Compositional and Transitive Reasoning During Class Abstraction
Authors: Alexander Egyed
Class diagrams are among the most widely used object-oriented design techniques. They are effective in modeling the structure of software systems at any stages of the software life cycle. Still, class diagrams can become as complex and overwhelming as the software systems they describe. This paper describes a technique for abstracting lower-level class structures into higher-level ones by ‘collapsing’ lower-level class patterns into single, higher-level classes and relationships. This paper is an extension to an existing technique that re-interprets the transitive meaning of lower-level classes into higher-level relationships (relational reasoning). The existing technique is briefly summarized.
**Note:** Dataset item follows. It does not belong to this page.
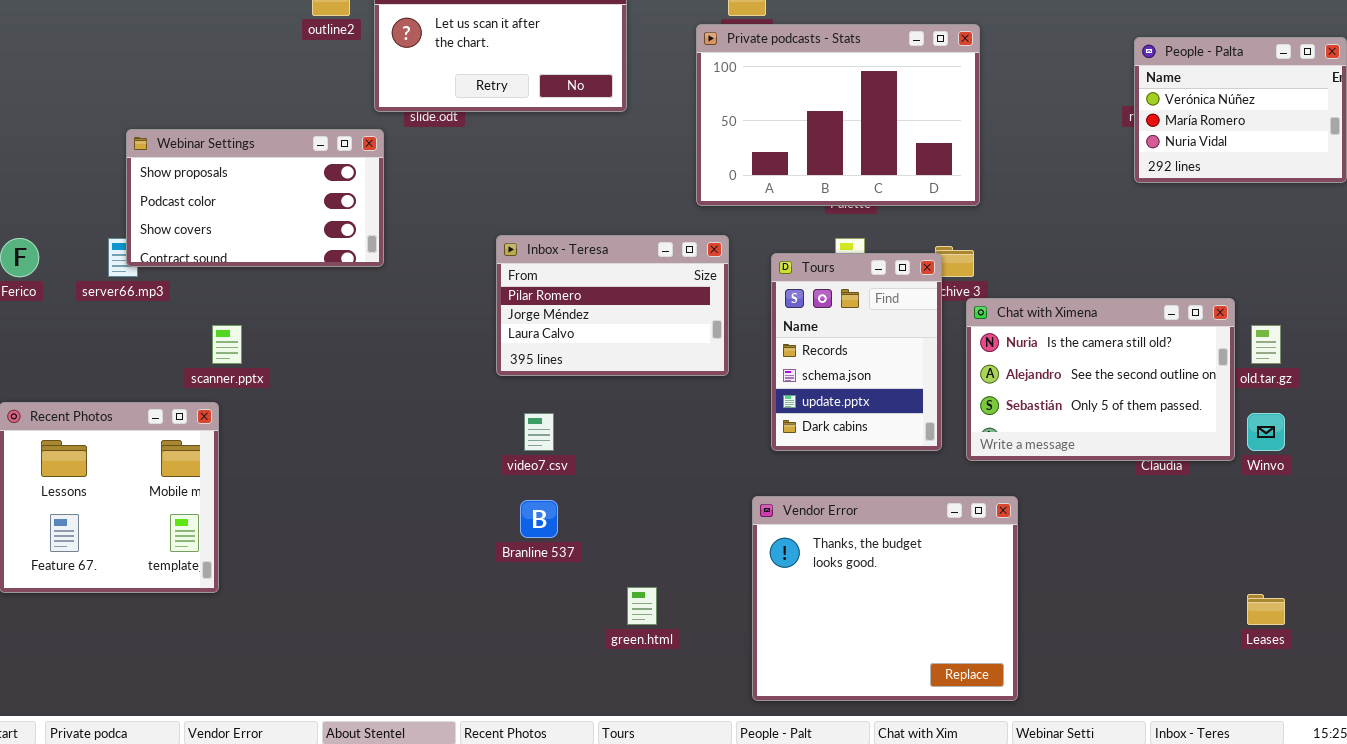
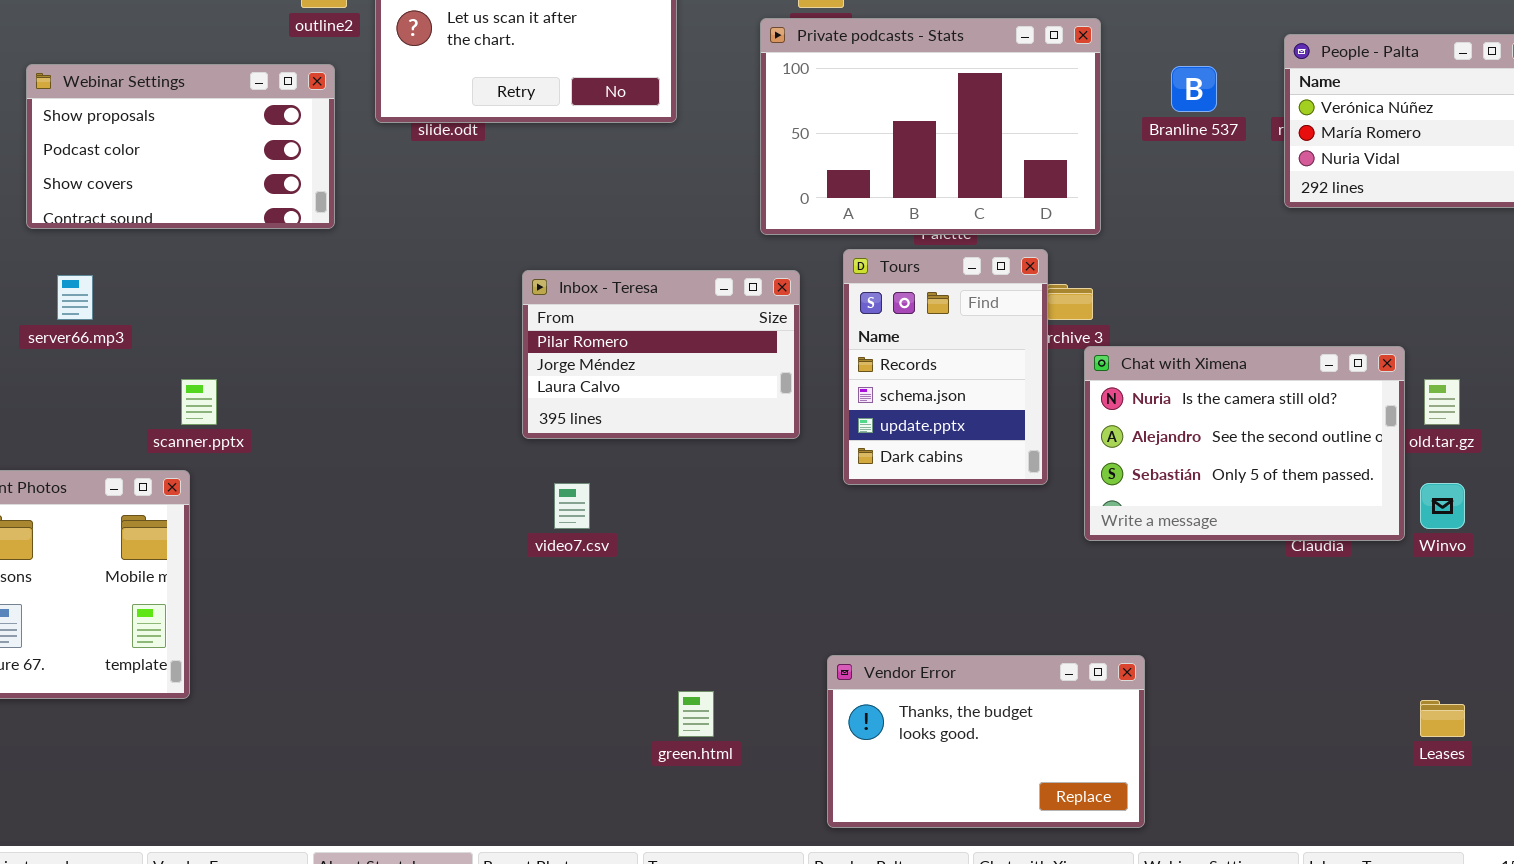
Webinar Settings: [126,129,384,267] -> [26,64,335,229], moved
Tours: [771,253,942,451] -> [843,249,1048,485], moved
Vendor Error: [752,496,1018,701] -> [827,655,1145,828], resized
Branline 537: [520,500,558,538] -> [1171,66,1217,112], moved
The extensions proposed in this paper are two-fold: This paper augments the set of abstraction rules to also collapse class patterns into higher- level classes (compositional reasoning). While this augmentation is simple and in sync with traditional views of refinement and abstraction, it has drawbacks in defining class features like methods and attributes. This paper thus also demonstrates how to filter low-level class features during abstraction. Our approach requires some human guidance in deciding when to use compositional or relational reasoning but is otherwise fully automated. Our approach is conservative in its results guaranteeing completeness but at the expense of some false positives (i.e., the filter errs in favor of not eliminating in case of doubt). The proposed technique is applicable to model understanding, inconsistency detection, and reverse engineering.